Neural stem cells and their progeny naturally form tight clusters, creating an ideal environment for direct cell-to-cell communication. The study found that when NSCs are surrounded by cells expressing Delta1, most NSCs remain in a quiescent or “stand-by” state, protected from random activation and unnecessary division. In contrast, contact with cells that express Jagged1 triggers NSC activation and division. Together, these opposing influences allow precise control over each NSC’s decision to remain dormant, enter the cell cycle, or differentiate—preventing excessive division and premature depletion of the stem cell pool.

When surrounded by Delta-neurons, most neural stem cells remain in a stand-by mode, protected from random activation and unnecessary division. On the other hand, when neural stem cells interact with Jagged1-neurons, they begin to divide. Combined, these processes allow division of every neural stem cell to be finely regulated to prevent excessive division and premature exhaustion of its potential. NeuroscienceNews.com image is for illustrative purposes only.

“This mouse model is a major advance for neural stem cell biology because it gives us a reliable marker to label primary NSCs and reveals a crucial quality-control step that governs their behavior,” said Fatih Semerci, postdoctoral researcher in the Maletić-Savatić lab and lead author of the study. “Lunatic fringe helps NSCs decide whether to remain dormant, begin dividing, or stop dividing once activated.”

The implications of these findings reach beyond basic stem cell biology. Age-related cognitive decline and psychiatric conditions such as anxiety and depression have been linked to reduced hippocampal neurogenesis.
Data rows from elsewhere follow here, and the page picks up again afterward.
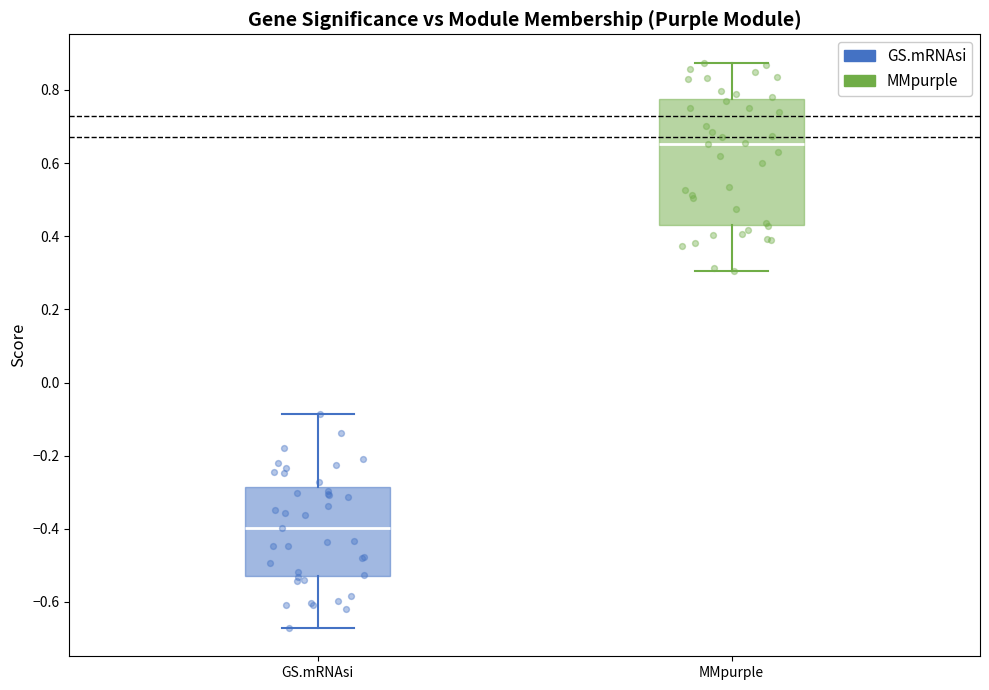

Which box has the lowest median line?

GS.mRNAsi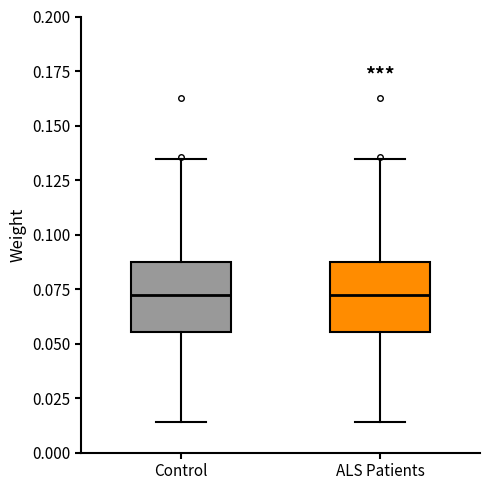

Where is the lower edge of the box for ALS Patients on the y-axis? The values are not printed on the chart, so give them approximately, as read against the axis.

0.055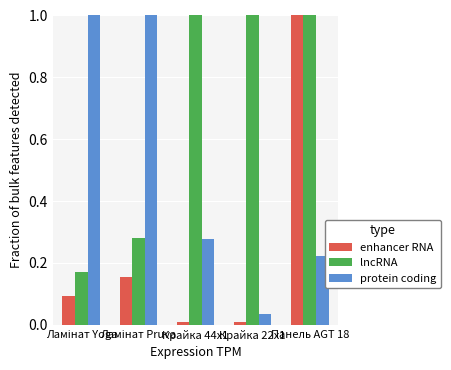

Rank the series by their average value, from highest to lowest.

lncRNA, protein coding, enhancer RNA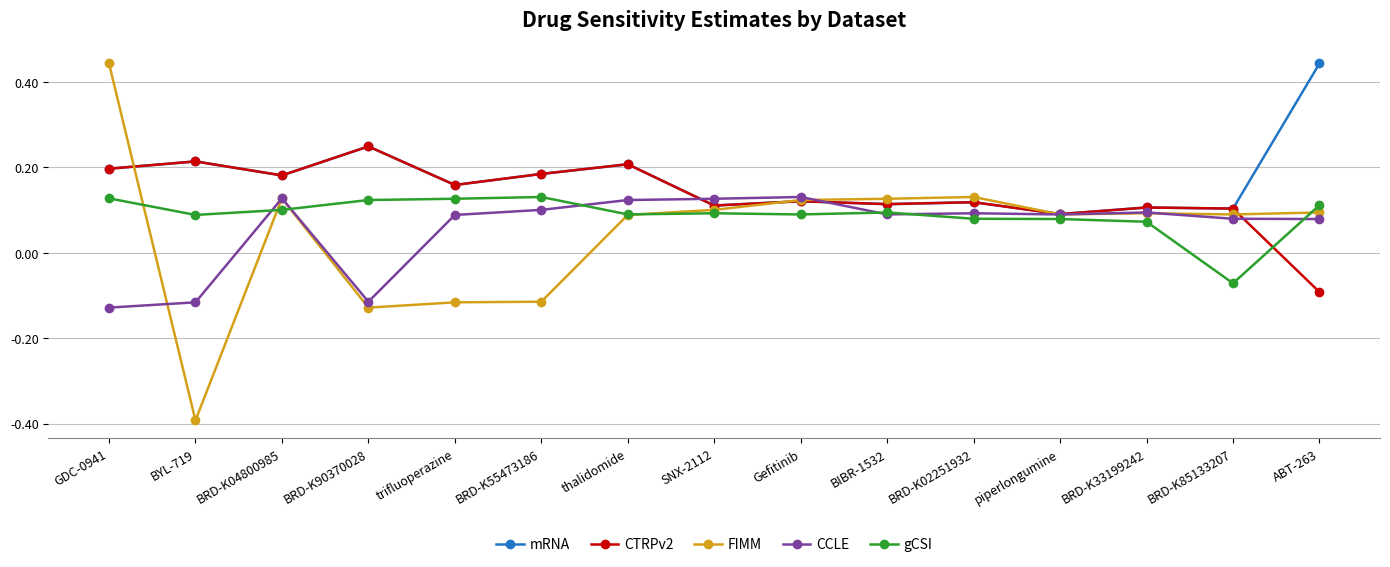

At which category does mRNA reach its first local valley?

BRD-K04800985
Adult hippocampal neurogenesis is influenced by lifestyle and environmental factors—physical exercise and enriched environments boost neuron formation, while social isolation and depression can reduce it. Because adult neurogenesis affects learning, memory, and mood, understanding mechanisms that maintain and recruit NSCs could inform future therapeutic approaches for cognitive and mood disorders.

About this neuroscience research article

Additional contributors to this study include William Tin-Shing Choi, Aleksandar Bajic, Aarohi Thakkar, Juan Manuel Encinas, and Andrew Groves of Baylor College of Medicine; Frederic Depreux of Rosalind Franklin University of Medicine and Science; and Neil Segil of the University of Southern California.

Funding: This work was supported by the Nancy Chang Award and the CPRIT grant (RP130573CPRIT). Additional support came from Baylor College of Medicine core facilities (Microscopy, RNA In Situ Hybridization, and Neuropathology) funded in part by NIH Shared Instrumentation (1S10OD016167) and the NIH IDDRC grant (U54HD083092). The Cytometry and Cell Sorting Core contributed resources supported by NCRR grant S10RR024574, NIAID AI036211 and NCI P30CA125123.

Source: Graciela Gutierrez, Baylor College of Medicine

Image source: NeuroscienceNews.com image used for illustration and reported to be in the public domain.

Original research: Semerci F., Choi W.T.-S., Bajic A., Thakkar A., Encinas J.M., Depreux F., Segil N., Groves A.K., Maletić-Savatić M. “Lunatic fringe-mediated Notch signaling regulates adult hippocampal neural stem cell maintenance.” eLife. Published online July 12, 2017. DOI: 10.7554/eLife.24660

Abstract

Lunatic fringe-mediated Notch signaling regulates adult hippocampal neural stem cell maintenance

Hippocampal neural stem cells integrate signals from multiple sources to balance quiescence and activation, with Notch signaling playing a central role in this regulation. The authors report that Lunatic fringe (Lfng), a key modifier of the Notch receptor, is selectively expressed in hippocampal NSCs. Lfng expressed in NSCs, together with Notch ligands Delta1 and Jagged1 produced by their progeny, shapes NSC recruitment, cell cycle length, and terminal fate. The study proposes a model in which Lfng-mediated Notch signaling allows direct communication between an NSC and its descendants so that progeny can send feedback to the “mother” cell and alter its cell cycle state. Lfng-mediated Notch signaling emerges as a critical regulator of NSC quiescence, division, and fate decisions.